*Required work*
Repeat every entry exactly as it stands. Omit the images.

*Record excerpts*
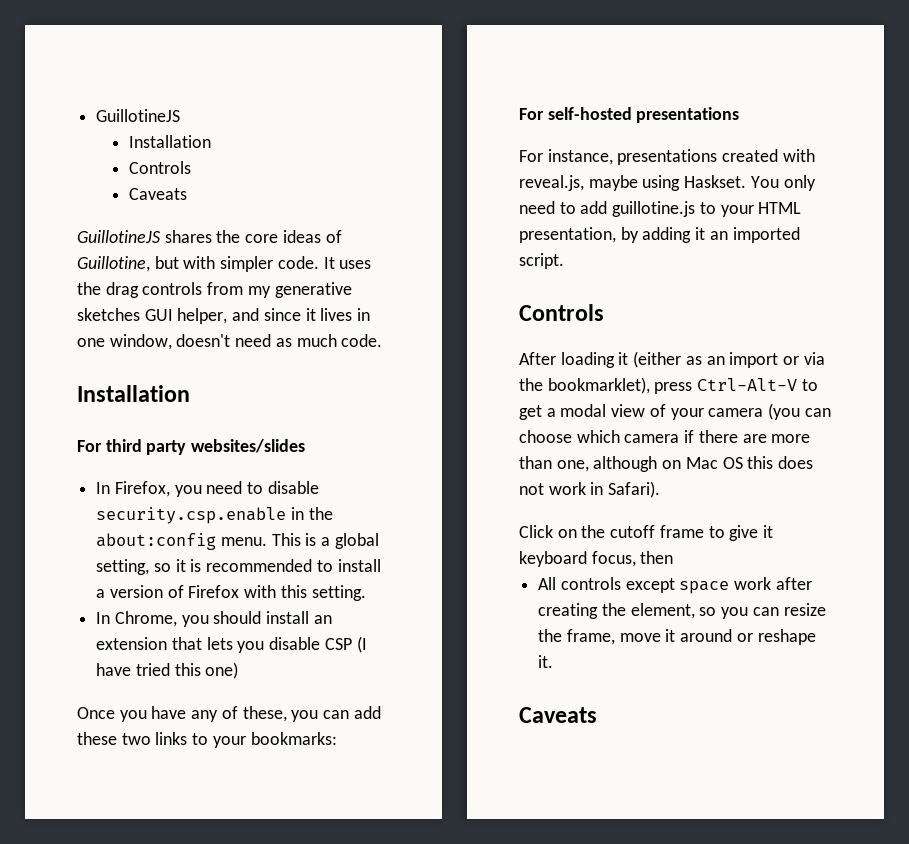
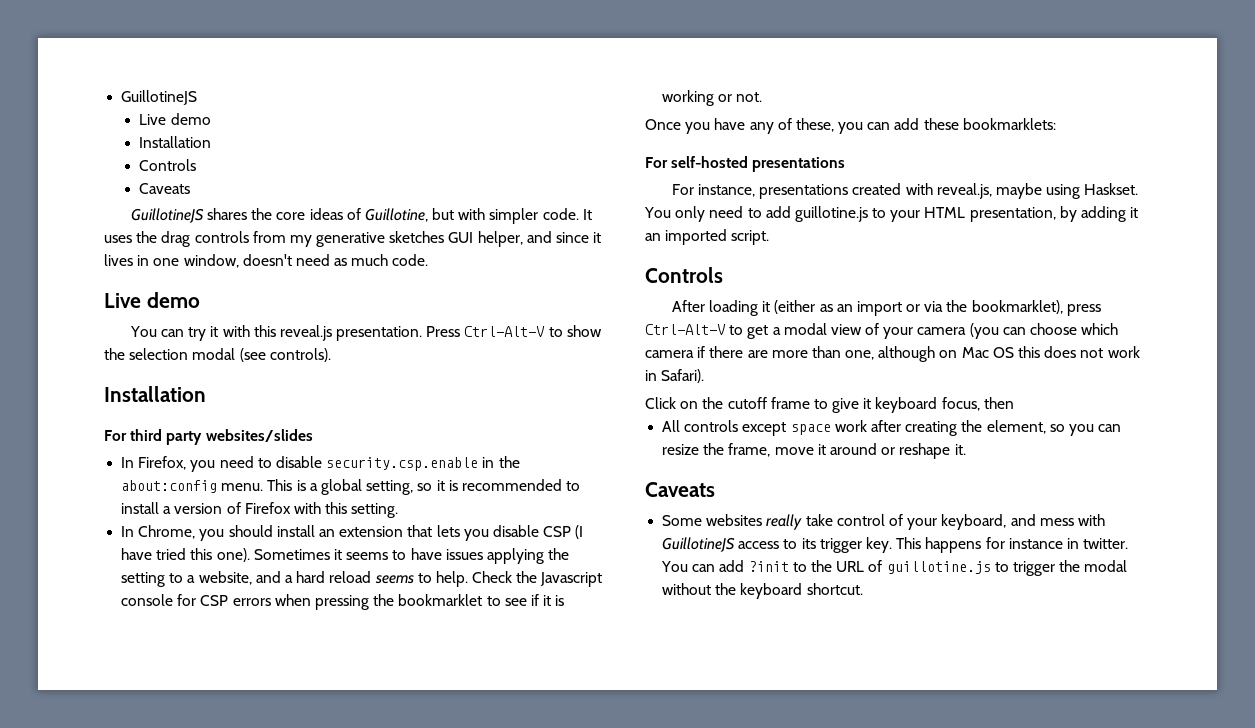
[96,109,181,122] GuillotineJS -> [121,90,198,105] [139,113,211,125] GuillotineJS // Live demo
(383, 340) none -> [104,292,200,308] [129,325,602,341] [104,348,331,362] // Live demo // You can try it with this reveal.js presentation. Press Ctrl-Alt-V to show the selection modal (see controls).
[205,662,239,679] one) -> [216,548,570,564] [121,571,603,587] [121,594,565,610] [662,90,763,106] one). Sometimes it seems to have issues applying the setting to a website, and a hard reload seems to help. Check the Javascript console for CSP errors when pressing the bookmarklet to see if it is working or not.
[121,732,337,748] two links to your bookmarks: -> [962,118,1056,130] bookmarklets:
(597, 715) none -> [662,514,1105,530] [662,537,1129,553] [661,560,1128,576] [662,583,863,599] // Some websites really take control of your keyboard, and mess with GuillotineJS access to its trigger key. This happens for instance in twitter. You can add ?init to the URL of guillotine.js to trigger the modal without the keyboard shortcut.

*Output*
[96,109,181,122] GuillotineJS -> [121,90,198,105] [139,113,211,125] GuillotineJS // Live demo
(383, 340) none -> [104,292,200,308] [129,325,602,341] [104,348,331,362] // Live demo // You can try it with this reveal.js presentation. Press Ctrl-Alt-V to show the selection modal (see controls).
[205,662,239,679] one) -> [216,548,570,564] [121,571,603,587] [121,594,565,610] [662,90,763,106] one). Sometimes it seems to have issues applying the setting to a website, and a hard reload seems to help. Check the Javascript console for CSP errors when pressing the bookmarklet to see if it is working or not.
[121,732,337,748] two links to your bookmarks: -> [962,118,1056,130] bookmarklets:
(597, 715) none -> [662,514,1105,530] [662,537,1129,553] [661,560,1128,576] [662,583,863,599] // Some websites really take control of your keyboard, and mess with GuillotineJS access to its trigger key. This happens for instance in twitter. You can add ?init to the URL of guillotine.js to trigger the modal without the keyboard shortcut.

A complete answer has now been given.